The idea is “things were so much simpler back when we didn’t have to acknowledge the existence of people who aren’t white, straight, and English-speaking.” It’s Daughters of the Confederacy Lost Cause bullshit. Except this one is shameless in its own irony. “Remember back when everyone was living in the moment instead of looking at screens?” its entirely computer-generated people ask, in a video designed for TikTok, using technology funded almost entirely by the exact same people responsible for a screen-obsessed culture.

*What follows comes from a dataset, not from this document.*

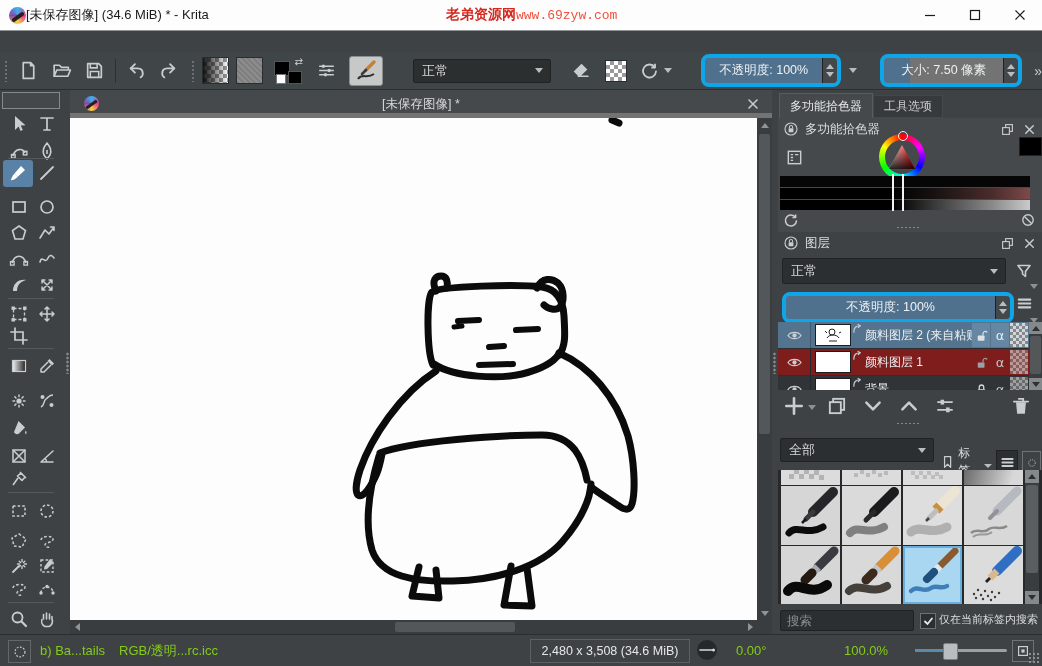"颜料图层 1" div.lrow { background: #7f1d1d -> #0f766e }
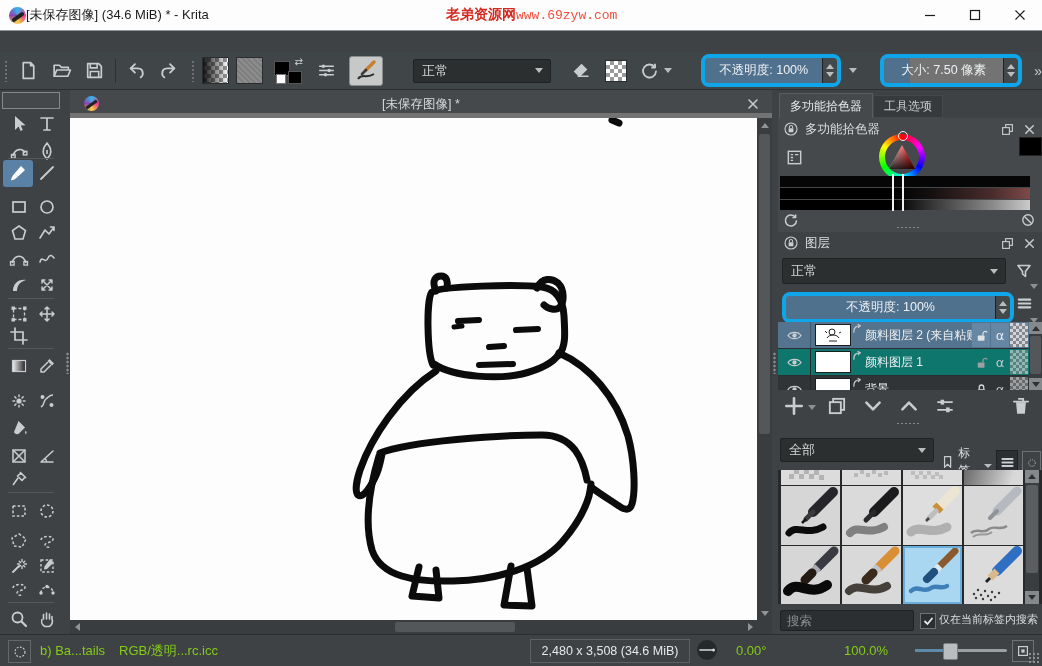"笔刷预设" div.dk-header { html: none -> <div> <svg> <use></use> </svg> <span>笔刷预设</span> <div> <svg> <use></use> </svg> </div> <div> <svg> <use></use> </svg> </div> </div> }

If nothing else, at least it lays bare just how empty and ultimately self-defeating modern “conservatism” is. Much like generative “AI” video, it can’t stay coherent for more than a few seconds: are they for state’s rights, or are they for banning stuff at the federal level? Are they in favor of protecting children, or are they inextricably beholden to gun lobbies? Are they suspicious of all this new-fangled technology, or are they manipulating the deliberately-constructed culture of Engagement Above All Else? Are they against corruption, or do they support the most brazenly and shamelessly corrupt Americans who ever lived?4Of course, there’s no telling whether this video is actually American; it’s just as likely coming from some content slop farm somewhere else. But the US is unfortunately the most visible stage where all this bullshit is currently playing out.

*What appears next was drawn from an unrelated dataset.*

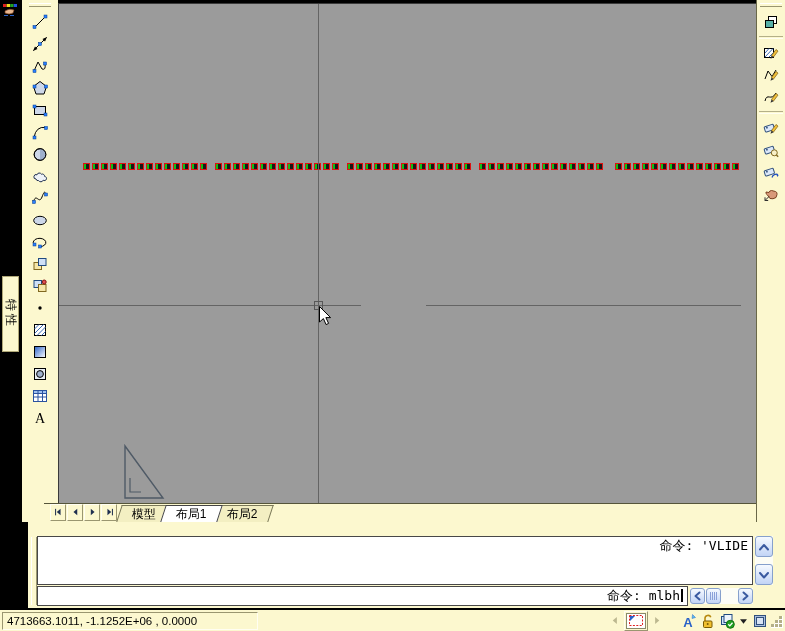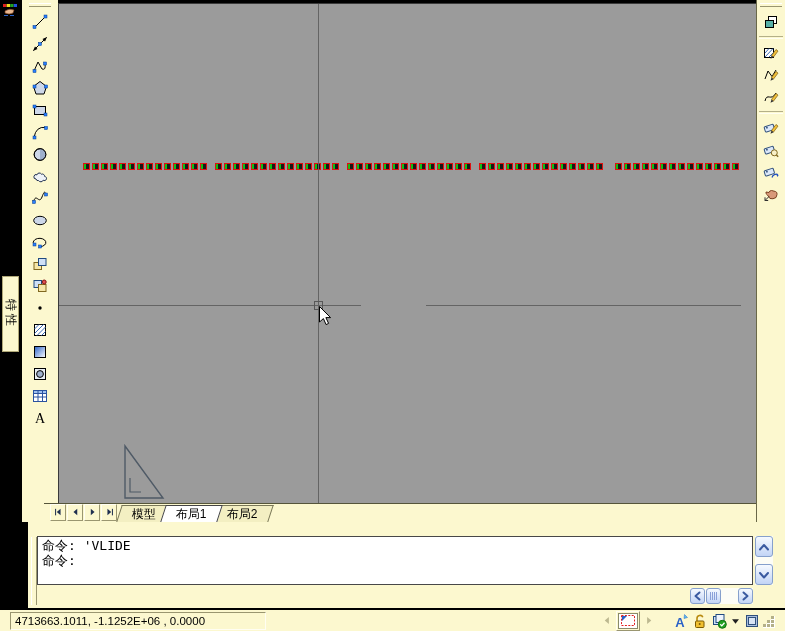"命令: 'VLIDE" #cmd-panel { text-align: none -> right }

Those of us who do actually remember the 80s will be aware that the Reagan era was the start of most of the bullshit we’re living through right now, and all of the Democrats and others who insist on appealing to “conscientious conservatives” are either stupid or lying, refusing to draw a straight, unbroken line from Reagan to Trump. But, at the very, very least, there was still an attempt back then to frame the garbage, corruption, and just plain evil as if it were a reasonable viewpoint, a jumping-off point for rational debate between opposing sides. Modern “conservatism,” like this video, is horrific in its emptiness. It says nothing, it produces nothing, it is based on nothing but lies and bigotry.

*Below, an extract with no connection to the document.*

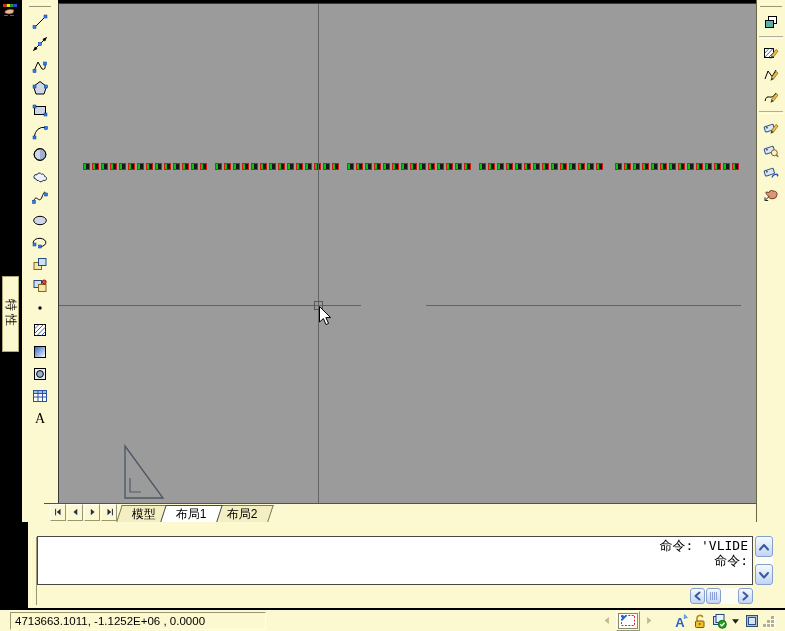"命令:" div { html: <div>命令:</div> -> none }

Just like the proponents of cryptocurrency did before the bubble burst, apologists for generative “AI” are most often defending the technology by conceding that there’s no point in defending it.5“If you’d even understand it, if you’d actually tried it,” as the most asinine apologists so often put it. It’s already here, they claim, so you simply have no choice but to jump on board or be left behind.

They insist that the genie’s out of the bottle, and there’s no going back. And that, to me, might be the most damning criticism of generative “AI.” This technology is supposedly such a miraculous marvel that the people most heavily invested in it can’t actually predict or control how it works, and people use it to create this bullshit? Imagine having such a lack of imagination that an all-powerful genie grants you a wish: you can create anything that you can possibly think of. And you choose to create something that’s between a Discovery Channel Top 10 Hidden Theme Park Facts and the laziest possible BuzzFeed article.

Stuff like this video leaves me perversely optimistic about the future of the “AI” bubble. Nothing can survive indefinitely without having anything of substance at its core. Yes, it might take a very long time, and it will do a ton of damage in the process, but it will eventually burn through all of the hype and “engagement” fueling it. In a perfect world, we’ll end up with a much smaller subset of tools that foster actual creativity and skill. Maybe that’s naive, but it’s a hell of a lot more realistic than this bullshit.

  • 1
    And as somebody who’s been writing this blog for decades, I guess I have to give them props.
  • 2
    Man, remember when nostalgia used to be better?
  • 3
    They mention a Camaro but not a Walkman? Absurd.
  • 4
    Of course, there’s no telling whether this video is actually American; it’s just as likely coming from some content slop farm somewhere else. But the US is unfortunately the most visible stage where all this bullshit is currently playing out.
  • 5
    “If you’d even understand it, if you’d actually tried it,” as the most asinine apologists so often put it.